Akeem dreams of becoming a pro football player, which will help him free his mother from a life of poverty. He trains hard for his opportunity every day, pushing his body and mind as much as he can.
After months of training, he gets an invitation to a private team workout taking place in five days, where he can catch the eyes of the scouts and coaches who matter. The opportunity inspires Akeem, but it also gives rise to panic attacks. As the workout approaches, he continues to train relentlessly despite his fear — but also edges closer to anxiety that may derail his hopes and dreams.
Directed by Aaron Sterling from the experiences of writer and lead actor Adrian Sterling, this compelling sports drama has the stylings of many stories set in the milieu of professional athletics. Dynamic training montages, built-in objectives pursued with passion and determination, an innate physicalization of objections that the hero must struggle and work through: these are the narrative elements that make sports dramas so classically engaging and build in tension and suspense.

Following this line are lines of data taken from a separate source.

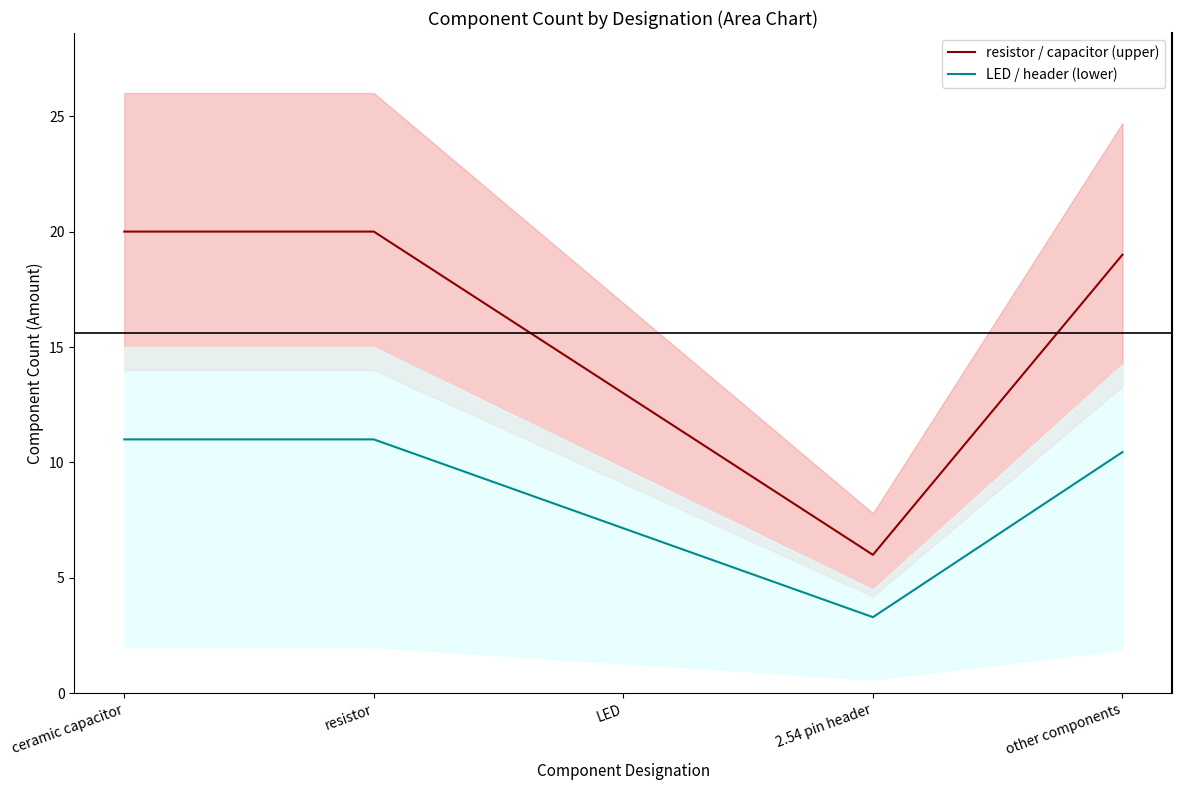

True or false: resistor / capacitor (upper) has more than 0 points higher than both neighbors.

False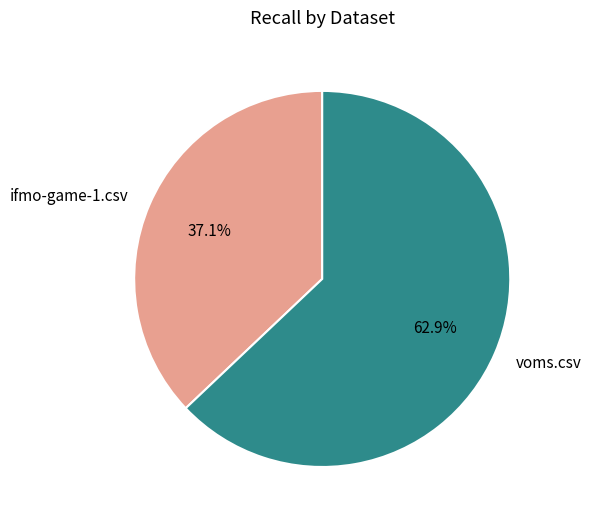

What percentage is NOT represented by voms.csv?

37.1%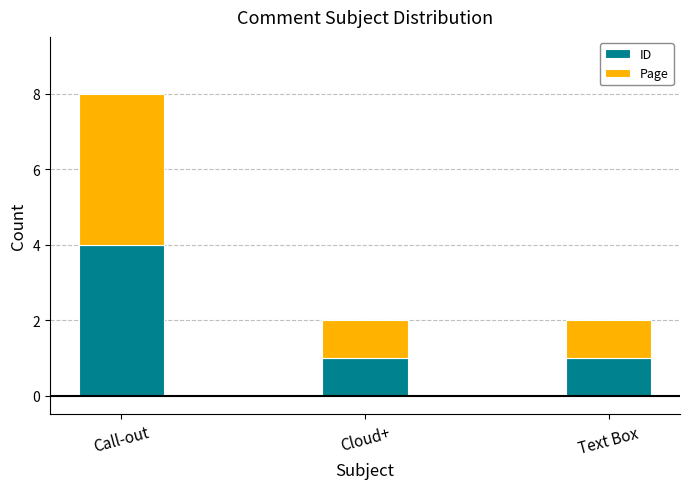

At which label does ID reach its peak?

Call-out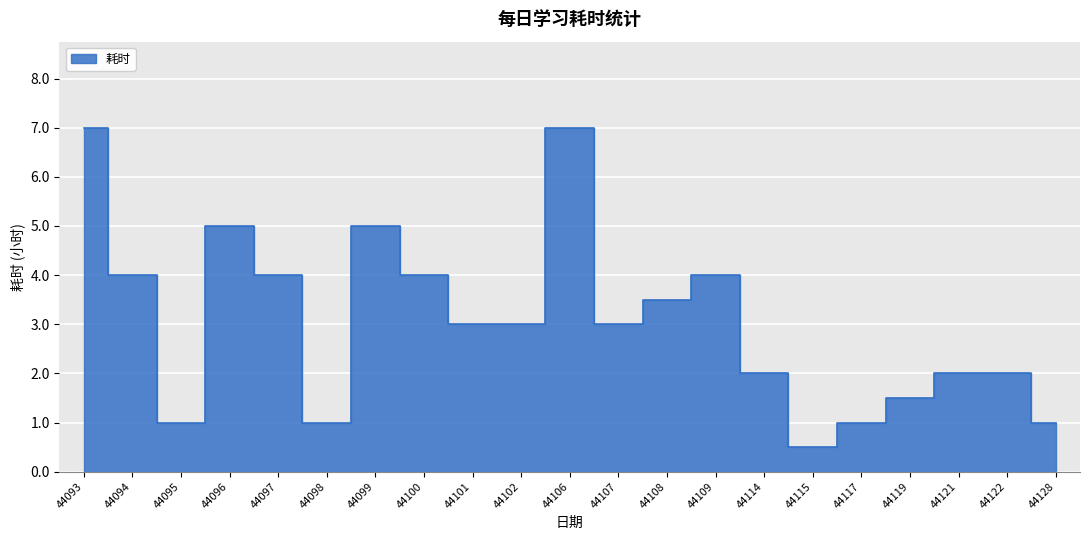

How many lines are shown in the chart?

1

The storytelling in the film hits all these marks with flair, with a visual and editing approach that captures the dynamism of its main character and the innate struggle of the athlete. But the writing also explores a more internal, emotional direction than many sports films, becoming a portrait of a dreamer whose efforts begin to take a mental toll just as he’s on the precipice of a breakthrough.
Adrian Sterling’s performance captures this duality, nailing both the focused endurance and energy of a pro-level athlete but also a man confronted with the brute force of his inner demons, perhaps for the first time in his life. It’s a character, performance and journey that both explores and subverts ideas about Black masculinity, with a multi-dimensionality and heart that should keep viewers engaged and drawn in, until the final heartwarming frames.
Stories about athletes and their mental health have recently hit headlines, and certainly “Make It Happen” could easily fit into these cultural discussions of the cost of pursuing such excellence. But the film has a universality, relatable to anyone who has pursued a dream, perhaps to the exclusion of all else — including mental health and balance.
Akeem must wrestle with his fears, but also his shame and confusion at what’s happening to him. But he can’t just muscle his way through it. Instead, he finds his way back to himself — the self he is even if he doesn’t achieve his dream. The self who loves his friends and family, works hard and finds reward, hope and joy in the process as much as the goal.